Watchdog: Massachusetts Fake Clinic Illegally Deceives Abortion Patients
A consumer watchdog group has filed a complaint with Massachusetts Attorney General Maura Healey accusing an Attleboro crisis pregnancy center, or fake clinic, of breaking state law by masquerading as an abortion clinic.
The Campaign for Accountability sent the complaint Thursday after Rewire revealed how the website for Attleboro Women’s Health Center offers detailed information about abortion procedures, cost estimates, and appointments “to discuss the abortion methods that may be available to you.”
“The Center appears to be advertising abortion services that it intends not to offer in apparent violation of the law,” Katie O’Connor, legal counsel with the Campaign for Accountability, wrote in the complaint.

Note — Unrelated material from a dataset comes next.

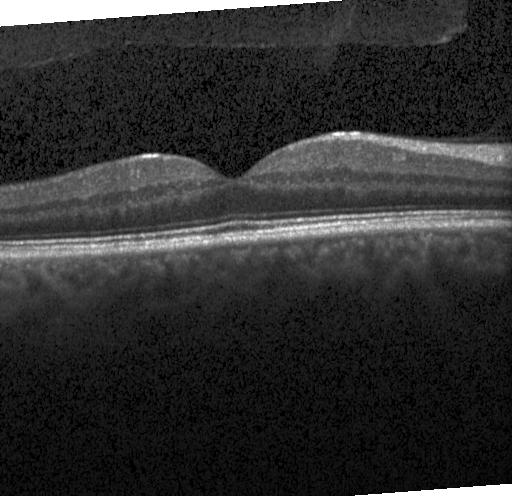 Spectral-domain OCT; OCT line scan; Heidelberg Spectralis OCT system — Impression: no CNV, DME, or drusen.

O’Connor’s complaint accuses the fake clinic of deceptive business practices and misleading advertising. In addition to “deliberately trying to confuse and deceive” abortion patients, the website has inaccuracies about the purported psychological risks of abortion care and the unproven claim that a medication abortion can be reversed, O’Connor notes.
The complaint also alleges the fake clinic is making unauthorized use of a corporate name. That’s because Attleboro Women’s Health Center shares an address and business hours with Abundant Hope Pregnancy Resource Center, a self-described “Christian pro-life ministry.”
“Massachusetts has really robust consumer protection laws and obviously an attorney general who’s willing to enforce those laws,” O’Connor told Rewire. “We’re hopeful in this pretty egregious case that she would decide to investigate.”
A spokesperson for Healey confirmed the office has received the complaint about Attleboro Women’s Health Center and will review it. The violations detailed in the complaint can carry fines or even imprisonment, but O’Connor said her hope is that Healey’s office stops the fake clinic from deceiving people.
“I think what I would most like to see is the Attleboro Women’s Health Center having a website that more accurately describes what it actually does,” O’Connor said.